Sunday, August 17, 2008

The Joys of Being Angry

Some days, don't you wake up thinking, "Hey, I'm not mad enough"? Well, I have a sure-fired remedy!

I just finished a double-feature, courtesy of Netflix, and I have to say I'm significantly more angry than I was before watching these movies.

First up, "Who Killed the Electic Car?" Ah, the joys of big auto doing its best to kill off any possibility of weening ourselves off foreign oil.

Second in the line-up, "Why We Fight." This film is one of the most thought-provoking films I've ever seen, and does a great job of having a perspective, without flaunting it's agenda. Make of the facts what you will, but it's hard to avoid some conclusions that baffle and anger.

One of the themes in "Why We Fight" has to do with America's ongoing pattern of using our military might to pursue our self-interest. I'm all about self-interest, but recent events really make one think about our occasional (some would say frequent) hypocrisy. We invade Iqaq, then when Russia moves into Georgia, our leaders, even at the highest, start huffing and puffing about the fact that the world is a different place now, that nations cannot just impose their military might on other nations, and certainly can't invade other countries without provocation.

Oops. You kind wonder where we got that "arrogant" tag, huh?

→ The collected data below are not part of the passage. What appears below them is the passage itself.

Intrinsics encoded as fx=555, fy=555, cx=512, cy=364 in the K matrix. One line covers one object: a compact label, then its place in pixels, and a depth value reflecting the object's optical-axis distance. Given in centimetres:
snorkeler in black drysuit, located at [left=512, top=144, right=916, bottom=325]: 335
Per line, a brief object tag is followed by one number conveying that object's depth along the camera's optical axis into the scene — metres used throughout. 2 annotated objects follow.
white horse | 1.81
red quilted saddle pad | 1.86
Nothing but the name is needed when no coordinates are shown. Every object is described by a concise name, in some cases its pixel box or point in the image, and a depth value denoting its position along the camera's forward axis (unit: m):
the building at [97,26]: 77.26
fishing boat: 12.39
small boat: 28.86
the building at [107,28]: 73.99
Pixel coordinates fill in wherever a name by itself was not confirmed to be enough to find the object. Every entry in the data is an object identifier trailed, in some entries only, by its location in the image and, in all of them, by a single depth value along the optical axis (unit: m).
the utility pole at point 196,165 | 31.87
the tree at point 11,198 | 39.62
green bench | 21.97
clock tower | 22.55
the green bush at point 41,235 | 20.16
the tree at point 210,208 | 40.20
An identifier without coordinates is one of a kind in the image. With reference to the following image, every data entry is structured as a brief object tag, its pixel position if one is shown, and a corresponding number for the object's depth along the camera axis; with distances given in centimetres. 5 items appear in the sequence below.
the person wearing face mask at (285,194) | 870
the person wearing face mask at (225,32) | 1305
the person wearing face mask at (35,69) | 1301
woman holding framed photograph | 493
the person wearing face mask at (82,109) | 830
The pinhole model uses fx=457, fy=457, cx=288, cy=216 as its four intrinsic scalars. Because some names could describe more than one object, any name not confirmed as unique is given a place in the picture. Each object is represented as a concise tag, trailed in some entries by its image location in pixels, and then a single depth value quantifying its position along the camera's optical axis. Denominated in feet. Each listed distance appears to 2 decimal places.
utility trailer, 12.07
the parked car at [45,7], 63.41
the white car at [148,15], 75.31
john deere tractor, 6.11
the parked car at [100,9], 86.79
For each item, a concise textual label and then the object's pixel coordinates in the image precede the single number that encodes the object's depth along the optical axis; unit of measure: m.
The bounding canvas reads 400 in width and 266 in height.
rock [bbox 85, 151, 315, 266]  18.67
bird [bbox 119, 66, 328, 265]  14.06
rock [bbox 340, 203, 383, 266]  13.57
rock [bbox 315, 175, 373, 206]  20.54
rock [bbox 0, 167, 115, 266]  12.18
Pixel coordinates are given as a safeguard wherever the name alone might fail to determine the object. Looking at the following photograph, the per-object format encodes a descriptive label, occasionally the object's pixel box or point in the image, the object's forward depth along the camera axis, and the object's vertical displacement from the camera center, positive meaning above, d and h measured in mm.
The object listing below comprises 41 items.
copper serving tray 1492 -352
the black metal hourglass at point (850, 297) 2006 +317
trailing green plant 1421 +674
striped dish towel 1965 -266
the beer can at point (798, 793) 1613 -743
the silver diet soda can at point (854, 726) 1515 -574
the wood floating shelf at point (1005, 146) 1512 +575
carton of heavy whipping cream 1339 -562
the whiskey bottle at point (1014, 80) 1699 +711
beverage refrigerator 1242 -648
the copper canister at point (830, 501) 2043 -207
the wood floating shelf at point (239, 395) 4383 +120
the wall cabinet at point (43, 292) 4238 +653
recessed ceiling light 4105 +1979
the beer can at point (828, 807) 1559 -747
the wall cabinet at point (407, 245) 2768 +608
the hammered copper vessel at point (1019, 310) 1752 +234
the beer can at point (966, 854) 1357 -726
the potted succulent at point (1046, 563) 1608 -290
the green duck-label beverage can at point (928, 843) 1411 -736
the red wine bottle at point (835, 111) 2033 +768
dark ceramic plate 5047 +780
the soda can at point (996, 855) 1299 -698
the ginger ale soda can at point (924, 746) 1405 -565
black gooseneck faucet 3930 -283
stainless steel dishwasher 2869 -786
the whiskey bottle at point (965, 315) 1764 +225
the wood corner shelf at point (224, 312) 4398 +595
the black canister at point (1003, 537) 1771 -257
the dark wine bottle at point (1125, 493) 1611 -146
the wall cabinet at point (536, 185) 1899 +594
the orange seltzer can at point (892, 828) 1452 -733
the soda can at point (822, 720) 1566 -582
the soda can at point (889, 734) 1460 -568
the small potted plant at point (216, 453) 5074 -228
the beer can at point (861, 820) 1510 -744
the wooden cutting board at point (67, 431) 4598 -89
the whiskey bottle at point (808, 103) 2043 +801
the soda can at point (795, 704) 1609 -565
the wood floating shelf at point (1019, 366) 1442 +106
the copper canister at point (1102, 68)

These films will really get you going. Getting a handle on what drives our militarism isn't an easy task, and it leaves you feeling a bit powerless when you realize this pattern transcends individuals and administrations.

Prominent in "Why We Fight" is the farewell speech by Eisenhower, which included these amazing (and widely ignored or forgotten) words: "In the councils of government, we must guard against the acquisition of unwarranted influence, whether sought or unsought, by the military-industrial complex. The potential for the disastrous rise of misplaced power exists and will persist. We must never let the weight of this combination endanger our liberties or democratic processes. We should take nothing for granted. Only an alert and knowledgeable citizenry can compel the proper meshing of the huge industrial and military machinery of defense with our peaceful methods and goals, so that security and liberty may prosper together."

Does a little thing called the Roman Empire ring any bells?


Jonderson said...

Precisely why you shortly thereafter saw the development of efforts to slowly abandon support for the public education system. If the only weapon against the overdevelopment of the military industrial system is an educated citizenry, then we have been systematically disarmed little by little since the day Eisenhower uttered these words.

Chris Robinson said...

See? My blogs are not so crazy afterall.

Chris Robinson said...

Want another angry fest? Watch OutFoxed. It is all about how Fox News is run. Pure scum. All of them.